Extracted data entries:
§ §

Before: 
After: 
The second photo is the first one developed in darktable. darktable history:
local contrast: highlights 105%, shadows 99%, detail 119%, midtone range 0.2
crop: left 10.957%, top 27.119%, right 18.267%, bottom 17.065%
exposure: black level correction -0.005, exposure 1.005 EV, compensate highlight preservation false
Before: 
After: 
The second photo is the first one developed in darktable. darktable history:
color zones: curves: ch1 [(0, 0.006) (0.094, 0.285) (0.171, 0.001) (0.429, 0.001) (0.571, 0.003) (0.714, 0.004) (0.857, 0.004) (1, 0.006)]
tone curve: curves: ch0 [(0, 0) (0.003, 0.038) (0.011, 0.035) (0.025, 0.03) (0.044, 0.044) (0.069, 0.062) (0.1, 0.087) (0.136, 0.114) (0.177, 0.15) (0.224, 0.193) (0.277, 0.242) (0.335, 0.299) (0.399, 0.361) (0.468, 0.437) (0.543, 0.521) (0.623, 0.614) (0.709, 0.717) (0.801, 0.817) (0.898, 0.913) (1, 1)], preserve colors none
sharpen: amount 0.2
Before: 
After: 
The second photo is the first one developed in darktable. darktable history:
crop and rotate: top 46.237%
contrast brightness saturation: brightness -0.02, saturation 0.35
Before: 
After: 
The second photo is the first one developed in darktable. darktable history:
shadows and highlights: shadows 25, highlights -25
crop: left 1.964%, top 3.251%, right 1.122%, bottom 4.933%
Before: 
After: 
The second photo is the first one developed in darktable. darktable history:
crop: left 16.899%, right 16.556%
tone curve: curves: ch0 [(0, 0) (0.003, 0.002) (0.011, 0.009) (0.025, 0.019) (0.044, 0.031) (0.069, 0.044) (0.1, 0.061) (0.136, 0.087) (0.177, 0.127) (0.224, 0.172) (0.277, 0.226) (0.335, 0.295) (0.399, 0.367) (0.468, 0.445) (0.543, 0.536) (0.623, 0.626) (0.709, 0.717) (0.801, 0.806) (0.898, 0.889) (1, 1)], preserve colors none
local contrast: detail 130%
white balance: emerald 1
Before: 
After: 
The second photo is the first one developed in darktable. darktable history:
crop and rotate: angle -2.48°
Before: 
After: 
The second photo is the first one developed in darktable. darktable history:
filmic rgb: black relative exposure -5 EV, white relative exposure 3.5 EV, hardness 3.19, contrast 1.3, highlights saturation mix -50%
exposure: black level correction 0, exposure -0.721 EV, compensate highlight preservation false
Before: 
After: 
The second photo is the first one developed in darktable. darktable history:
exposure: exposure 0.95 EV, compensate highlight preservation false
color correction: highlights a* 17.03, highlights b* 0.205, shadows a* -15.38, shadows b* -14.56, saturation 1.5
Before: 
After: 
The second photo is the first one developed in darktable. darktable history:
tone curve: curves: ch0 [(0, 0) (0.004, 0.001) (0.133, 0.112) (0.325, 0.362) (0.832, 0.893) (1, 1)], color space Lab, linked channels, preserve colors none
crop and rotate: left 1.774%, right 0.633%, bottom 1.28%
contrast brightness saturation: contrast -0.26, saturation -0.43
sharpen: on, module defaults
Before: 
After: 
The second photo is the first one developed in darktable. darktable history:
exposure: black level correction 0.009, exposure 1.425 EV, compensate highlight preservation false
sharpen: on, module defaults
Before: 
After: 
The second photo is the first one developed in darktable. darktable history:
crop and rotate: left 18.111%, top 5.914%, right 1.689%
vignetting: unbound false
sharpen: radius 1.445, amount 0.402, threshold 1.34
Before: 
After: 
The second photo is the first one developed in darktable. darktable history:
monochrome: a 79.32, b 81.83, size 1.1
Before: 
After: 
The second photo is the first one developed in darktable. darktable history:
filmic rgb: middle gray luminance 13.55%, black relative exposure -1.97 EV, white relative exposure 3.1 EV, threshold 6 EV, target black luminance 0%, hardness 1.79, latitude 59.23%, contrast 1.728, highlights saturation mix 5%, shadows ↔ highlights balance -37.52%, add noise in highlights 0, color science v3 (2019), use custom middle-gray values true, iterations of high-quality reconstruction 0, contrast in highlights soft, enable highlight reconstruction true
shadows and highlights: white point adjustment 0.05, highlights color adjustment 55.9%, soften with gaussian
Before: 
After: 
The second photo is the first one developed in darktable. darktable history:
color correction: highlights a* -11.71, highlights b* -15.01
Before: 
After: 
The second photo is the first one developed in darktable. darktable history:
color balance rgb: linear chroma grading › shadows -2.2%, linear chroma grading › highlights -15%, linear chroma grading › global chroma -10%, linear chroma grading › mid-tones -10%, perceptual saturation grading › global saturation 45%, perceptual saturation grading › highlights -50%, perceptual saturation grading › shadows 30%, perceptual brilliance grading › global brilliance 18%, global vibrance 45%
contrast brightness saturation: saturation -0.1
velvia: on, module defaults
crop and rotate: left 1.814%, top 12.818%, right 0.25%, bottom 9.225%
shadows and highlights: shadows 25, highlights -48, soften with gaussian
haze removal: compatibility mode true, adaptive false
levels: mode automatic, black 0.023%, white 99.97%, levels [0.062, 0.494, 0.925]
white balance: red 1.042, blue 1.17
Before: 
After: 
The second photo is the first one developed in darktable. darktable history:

§ §

Swap "developed" for "processed" throughout the records above, and leave everything else unchanged.

§ EXPECTED OUTPUT
Before: 
After: 
The second photo is the first one processed in darktable. darktable history:
local contrast: highlights 105%, shadows 99%, detail 119%, midtone range 0.2
crop: left 10.957%, top 27.119%, right 18.267%, bottom 17.065%
exposure: black level correction -0.005, exposure 1.005 EV, compensate highlight preservation false
Before: 
After: 
The second photo is the first one processed in darktable. darktable history:
color zones: curves: ch1 [(0, 0.006) (0.094, 0.285) (0.171, 0.001) (0.429, 0.001) (0.571, 0.003) (0.714, 0.004) (0.857, 0.004) (1, 0.006)]
tone curve: curves: ch0 [(0, 0) (0.003, 0.038) (0.011, 0.035) (0.025, 0.03) (0.044, 0.044) (0.069, 0.062) (0.1, 0.087) (0.136, 0.114) (0.177, 0.15) (0.224, 0.193) (0.277, 0.242) (0.335, 0.299) (0.399, 0.361) (0.468, 0.437) (0.543, 0.521) (0.623, 0.614) (0.709, 0.717) (0.801, 0.817) (0.898, 0.913) (1, 1)], preserve colors none
sharpen: amount 0.2
Before: 
After: 
The second photo is the first one processed in darktable. darktable history:
crop and rotate: top 46.237%
contrast brightness saturation: brightness -0.02, saturation 0.35
Before: 
After: 
The second photo is the first one processed in darktable. darktable history:
shadows and highlights: shadows 25, highlights -25
crop: left 1.964%, top 3.251%, right 1.122%, bottom 4.933%
Before: 
After: 
The second photo is the first one processed in darktable. darktable history:
crop: left 16.899%, right 16.556%
tone curve: curves: ch0 [(0, 0) (0.003, 0.002) (0.011, 0.009) (0.025, 0.019) (0.044, 0.031) (0.069, 0.044) (0.1, 0.061) (0.136, 0.087) (0.177, 0.127) (0.224, 0.172) (0.277, 0.226) (0.335, 0.295) (0.399, 0.367) (0.468, 0.445) (0.543, 0.536) (0.623, 0.626) (0.709, 0.717) (0.801, 0.806) (0.898, 0.889) (1, 1)], preserve colors none
local contrast: detail 130%
white balance: emerald 1
Before: 
After: 
The second photo is the first one processed in darktable. darktable history:
crop and rotate: angle -2.48°
Before: 
After: 
The second photo is the first one processed in darktable. darktable history:
filmic rgb: black relative exposure -5 EV, white relative exposure 3.5 EV, hardness 3.19, contrast 1.3, highlights saturation mix -50%
exposure: black level correction 0, exposure -0.721 EV, compensate highlight preservation false
Before: 
After: 
The second photo is the first one processed in darktable. darktable history:
exposure: exposure 0.95 EV, compensate highlight preservation false
color correction: highlights a* 17.03, highlights b* 0.205, shadows a* -15.38, shadows b* -14.56, saturation 1.5
Before: 
After: 
The second photo is the first one processed in darktable. darktable history:
tone curve: curves: ch0 [(0, 0) (0.004, 0.001) (0.133, 0.112) (0.325, 0.362) (0.832, 0.893) (1, 1)], color space Lab, linked channels, preserve colors none
crop and rotate: left 1.774%, right 0.633%, bottom 1.28%
contrast brightness saturation: contrast -0.26, saturation -0.43
sharpen: on, module defaults
Before: 
After: 
The second photo is the first one processed in darktable. darktable history:
exposure: black level correction 0.009, exposure 1.425 EV, compensate highlight preservation false
sharpen: on, module defaults
Before: 
After: 
The second photo is the first one processed in darktable. darktable history:
crop and rotate: left 18.111%, top 5.914%, right 1.689%
vignetting: unbound false
sharpen: radius 1.445, amount 0.402, threshold 1.34
Before: 
After: 
The second photo is the first one processed in darktable. darktable history:
monochrome: a 79.32, b 81.83, size 1.1
Before: 
After: 
The second photo is the first one processed in darktable. darktable history:
filmic rgb: middle gray luminance 13.55%, black relative exposure -1.97 EV, white relative exposure 3.1 EV, threshold 6 EV, target black luminance 0%, hardness 1.79, latitude 59.23%, contrast 1.728, highlights saturation mix 5%, shadows ↔ highlights balance -37.52%, add noise in highlights 0, color science v3 (2019), use custom middle-gray values true, iterations of high-quality reconstruction 0, contrast in highlights soft, enable highlight reconstruction true
shadows and highlights: white point adjustment 0.05, highlights color adjustment 55.9%, soften with gaussian
Before: 
After: 
The second photo is the first one processed in darktable. darktable history:
color correction: highlights a* -11.71, highlights b* -15.01
Before: 
After: 
The second photo is the first one processed in darktable. darktable history:
color balance rgb: linear chroma grading › shadows -2.2%, linear chroma grading › highlights -15%, linear chroma grading › global chroma -10%, linear chroma grading › mid-tones -10%, perceptual saturation grading › global saturation 45%, perceptual saturation grading › highlights -50%, perceptual saturation grading › shadows 30%, perceptual brilliance grading › global brilliance 18%, global vibrance 45%
contrast brightness saturation: saturation -0.1
velvia: on, module defaults
crop and rotate: left 1.814%, top 12.818%, right 0.25%, bottom 9.225%
shadows and highlights: shadows 25, highlights -48, soften with gaussian
haze removal: compatibility mode true, adaptive false
levels: mode automatic, black 0.023%, white 99.97%, levels [0.062, 0.494, 0.925]
white balance: red 1.042, blue 1.17
Before: 
After: 
The second photo is the first one processed in darktable. darktable history:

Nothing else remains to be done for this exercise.